*Action item*. In the copy, keep every word of the data below and none of its pictures.

*Data section*.
□ □ □ □ □
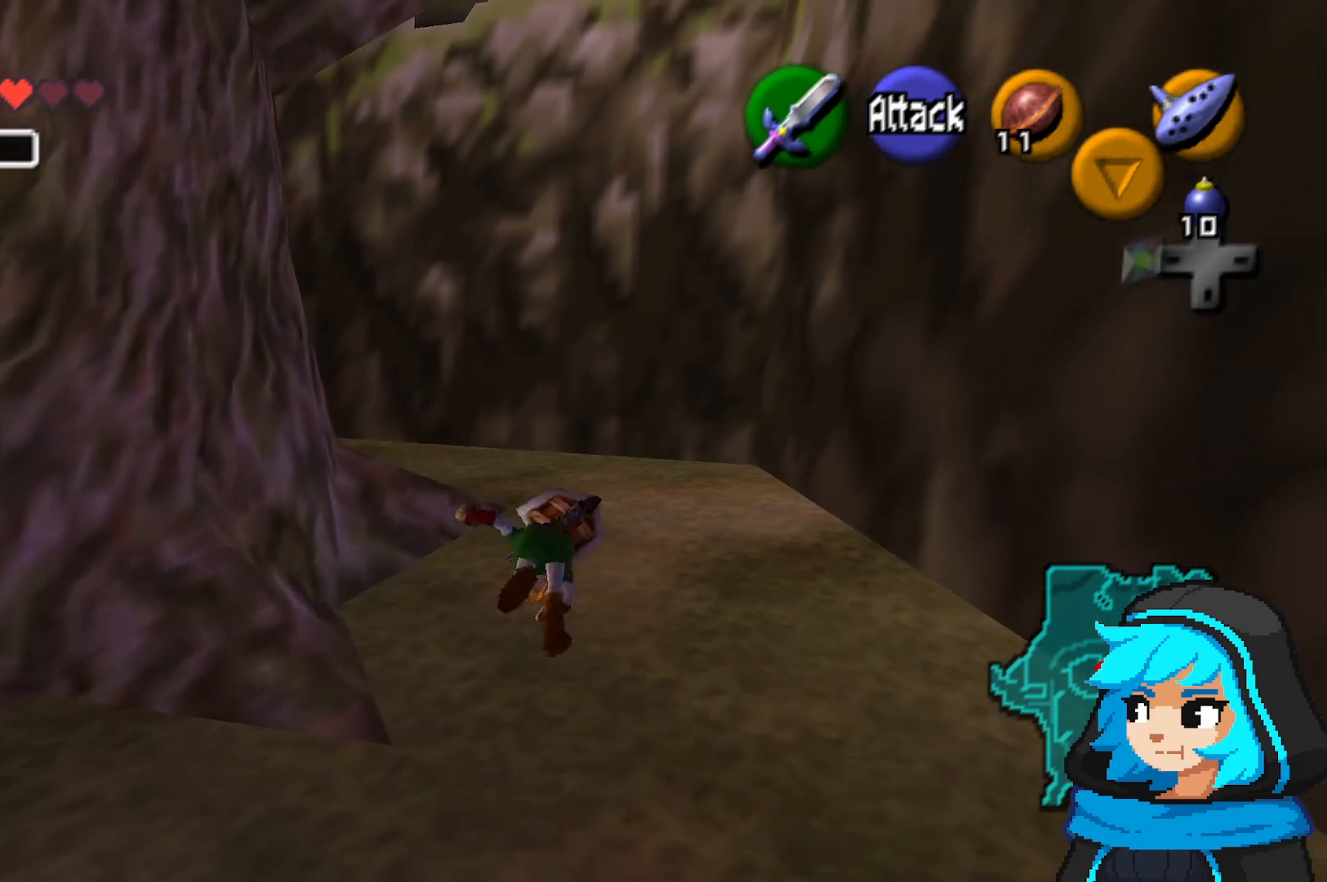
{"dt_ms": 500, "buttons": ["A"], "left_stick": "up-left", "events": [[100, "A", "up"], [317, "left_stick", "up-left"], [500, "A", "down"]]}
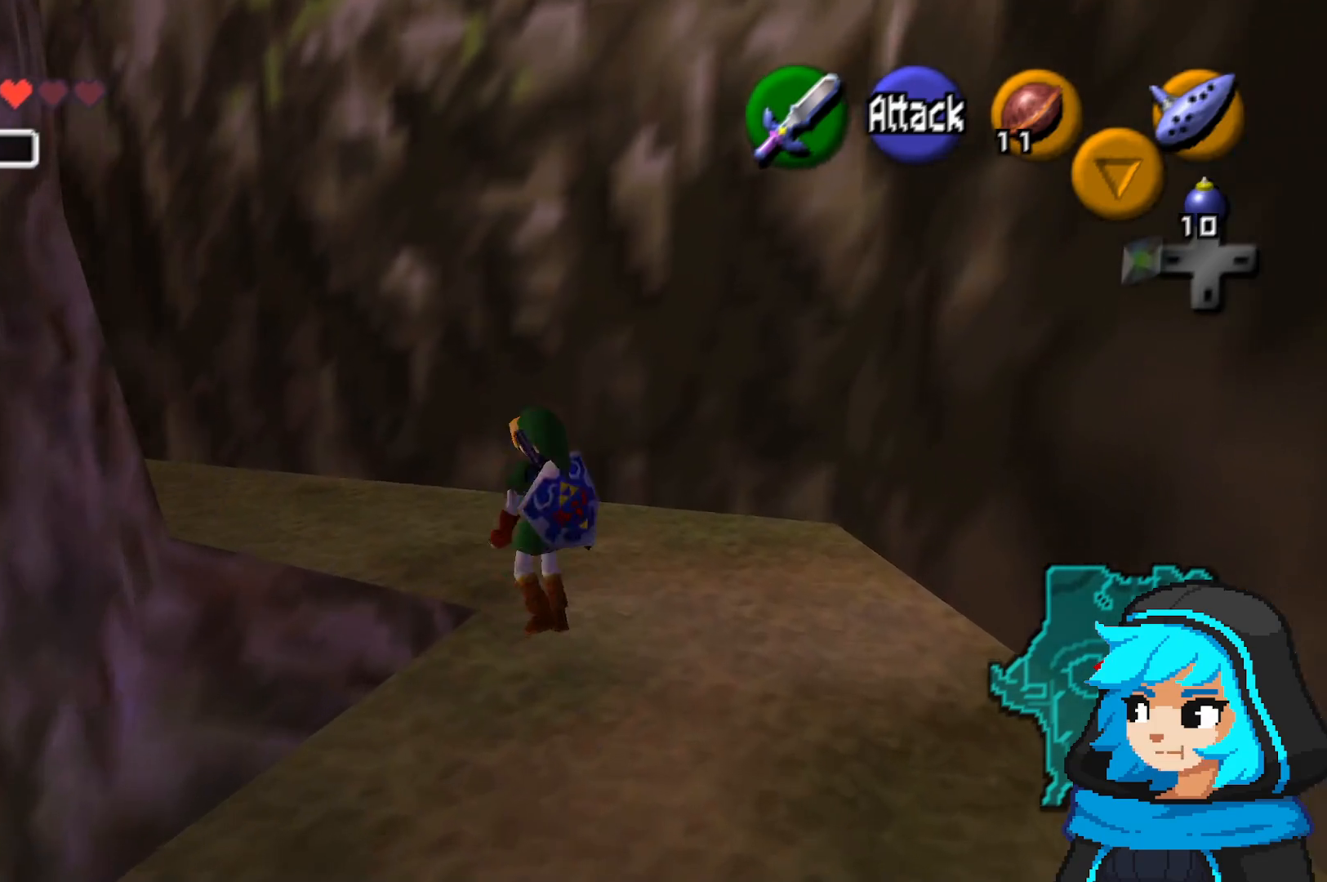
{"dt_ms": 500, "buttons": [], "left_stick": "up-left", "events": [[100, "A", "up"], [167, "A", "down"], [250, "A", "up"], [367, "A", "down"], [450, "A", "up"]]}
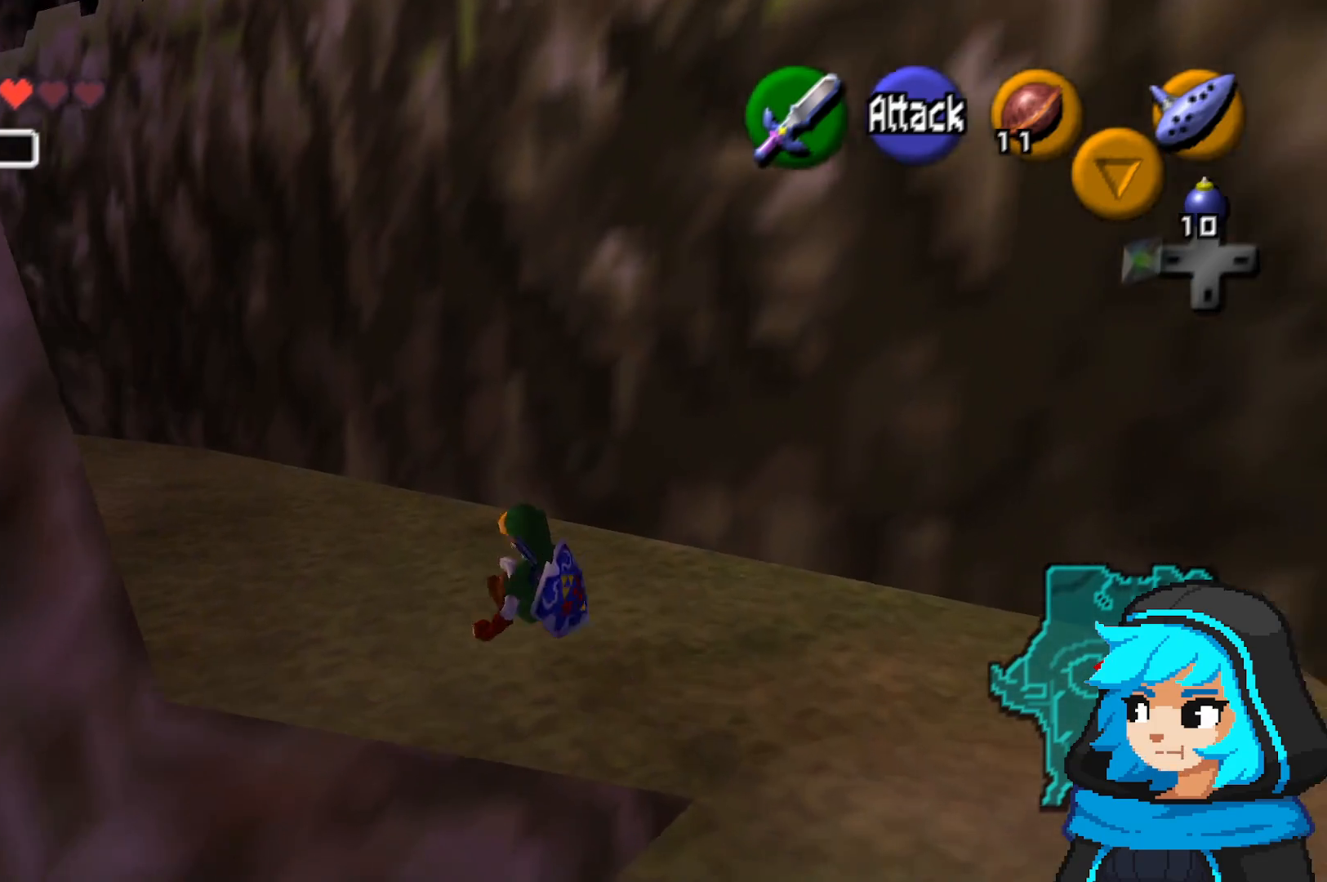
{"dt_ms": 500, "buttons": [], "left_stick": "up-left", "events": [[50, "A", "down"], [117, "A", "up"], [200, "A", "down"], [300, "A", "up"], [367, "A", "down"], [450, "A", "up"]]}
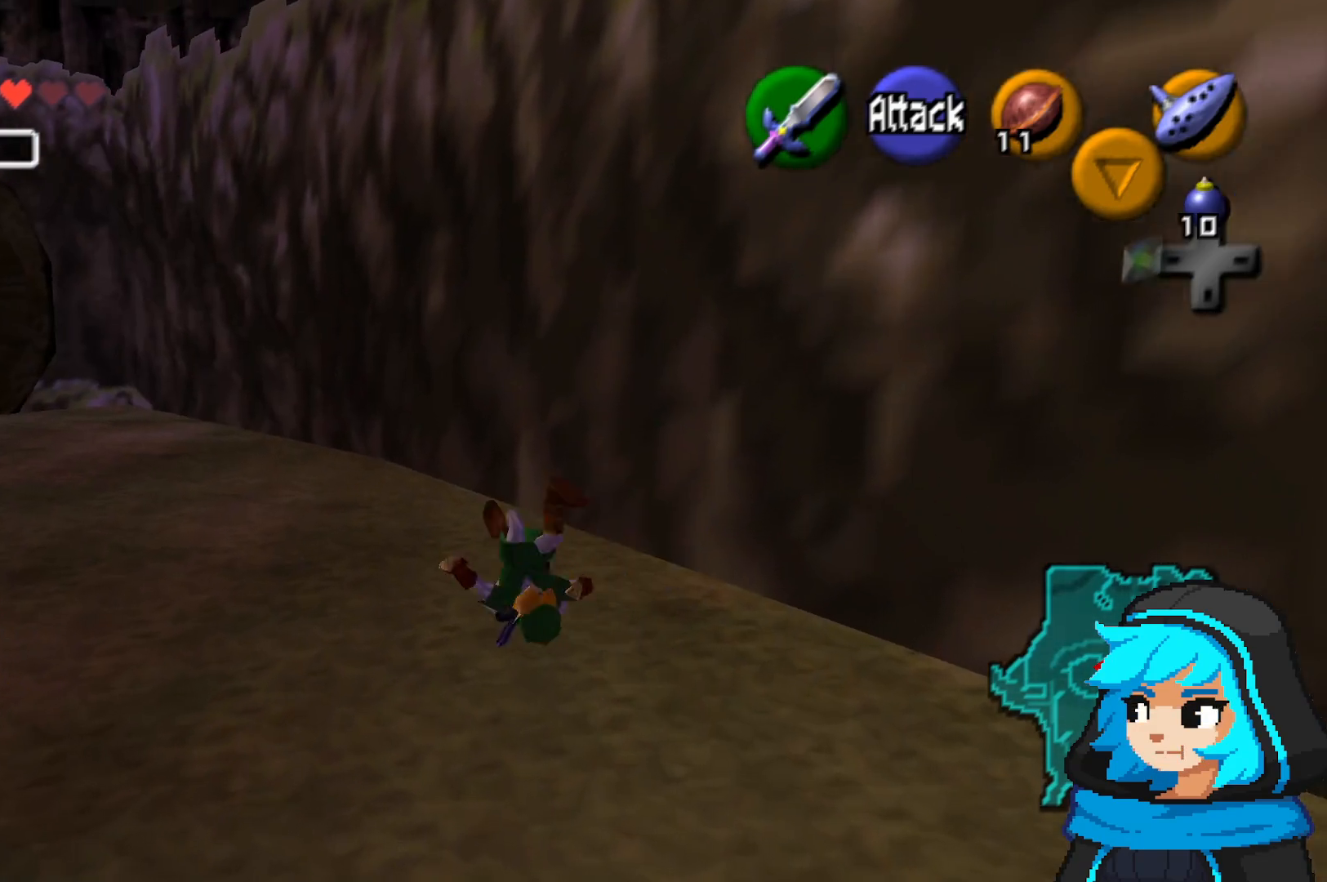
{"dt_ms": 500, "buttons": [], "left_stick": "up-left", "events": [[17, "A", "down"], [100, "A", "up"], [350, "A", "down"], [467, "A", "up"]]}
□ □ □ □ □
*Expected answer*.
{"dt_ms": 500, "buttons": ["A"], "left_stick": "up-left", "events": [[100, "A", "up"], [317, "left_stick", "up-left"], [500, "A", "down"]]}
{"dt_ms": 500, "buttons": [], "left_stick": "up-left", "events": [[100, "A", "up"], [167, "A", "down"], [250, "A", "up"], [367, "A", "down"], [450, "A", "up"]]}
{"dt_ms": 500, "buttons": [], "left_stick": "up-left", "events": [[50, "A", "down"], [117, "A", "up"], [200, "A", "down"], [300, "A", "up"], [367, "A", "down"], [450, "A", "up"]]}
{"dt_ms": 500, "buttons": [], "left_stick": "up-left", "events": [[17, "A", "down"], [100, "A", "up"], [350, "A", "down"], [467, "A", "up"]]}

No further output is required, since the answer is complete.